In the wake of that debacle, a joint commission of bishops and priests was formed to discuss the impasse and came up with a draft agreement — which would have allowed Mass facing the people to remain the norm in most parishes — with the uniform system being utilized occasionally apart from a few key venues.

That deal, however, seems to have fallen apart. Vasil reportedly rejected it for not going far enough, and the main lay association in Ernakulam-Angamaly disavowed it for going too far.

Though observers say the liturgical passions in the Syro-Malabar fracas are real, they’re not the only irons in the fire. Underlying the dispute are also tensions over leadership and management, including accusations of financial improprieties against Cardinal George Alencherry, the major archbishop who recently lost a bid in India’s Supreme Court to dismiss seven criminal charges relating to a controversial series of land deals five years ago.
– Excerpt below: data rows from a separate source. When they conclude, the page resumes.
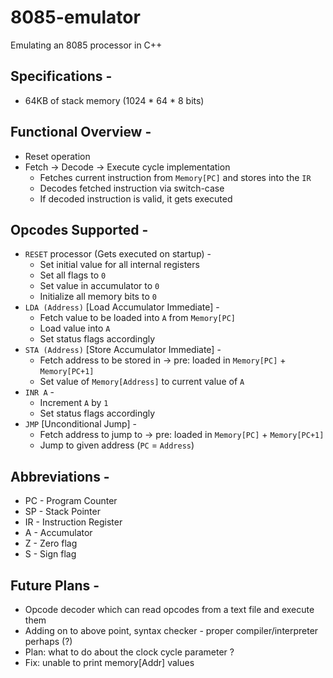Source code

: # 8085-emulator
Emulating an 8085 processor in C++

## Specifications - 
- 64KB of stack memory (1024 * 64 * 8 bits)

## Functional Overview -
- Reset operation
- Fetch -> Decode -> Execute cycle implementation
    - Fetches current instruction from `Memory[PC]` and stores into the `IR`
    - Decodes fetched instruction via switch-case
    - If decoded instruction is valid, it gets executed

## Opcodes Supported -
- `RESET` processor (Gets executed on startup) -
    - Set initial value for all internal registers
    - Set all flags to `0`
    - Set value in accumulator to `0`
    - Initialize all memory bits to `0`
- `LDA (Address)` [Load Accumulator Immediate] -
    - Fetch value to be loaded into `A` from `Memory[PC]`
    - Load value into `A`
    - Set status flags accordingly
- `STA (Address)` [Store Accumulator Immediate] -
    - Fetch address to be stored in -> pre: loaded in `Memory[PC]` + `Memory[PC+1]`
    - Set value of `Memory[Address]` to current value of `A`
- `INR A` -
    - Increment `A` by `1`
    - Set status flags accordingly
- `JMP` [Unconditional Jump] -
    - Fetch address to jump to -> pre: loaded in `Memory[PC]` + `Memory[PC+1]`
    - Jump to given address (`PC` = `Address`)

## Abbreviations - 
- PC - Program Counter
- SP - Stack Pointer
- IR - Instruction Register
- A - Accumulator
- Z - Zero flag
- S - Sign flag

## Future Plans -
- Opcode decoder which can read opcodes from a text file and execute them
- Adding on to above point, syntax checker - proper compiler/interpreter perhaps (?)
- Plan: what to do about the clock cycle parameter ? 
- Fix: unable to print memory[Addr] values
What should outsiders make of all this?

First, the standoff illustrates a key challenge for Pope Francis’ ambition to make the Catholic Church more “synodal.” Here you have a Church actually governed by a synod, but one which a share of its priests and people claim is practicing anything but the “listening” and “consultation” which Francis has said should be at the heart of synodality.

Alencherry, by the way, is among the participants set to take part in the Oct. 4-29 Synod of Bishops in Rome, and one has to imagine there will be some interesting conversations about his own experience of synodality.

Second, history teaches that in the early Church, controversies over the creed were often a matter of life and death — they generated angry mobs, stabbings, brawls in public squares, and even fistfights among bishops. While we may be appalled at such violence over the Prince of Peace, we nonetheless also have to admire the passion theology could stir in that era, as opposed to the widespread secular indifference we encounter today.

In many ways, the Syro-Malabar Church is about as close as one’s going to come in the 21st century to such intensity, that people are literally willing to mount barricades over their liturgical and doctrinal convictions.

Obviously, one hopes the dispute will be resolved amicably … but one also hopes that in doing so, that passion won’t perish.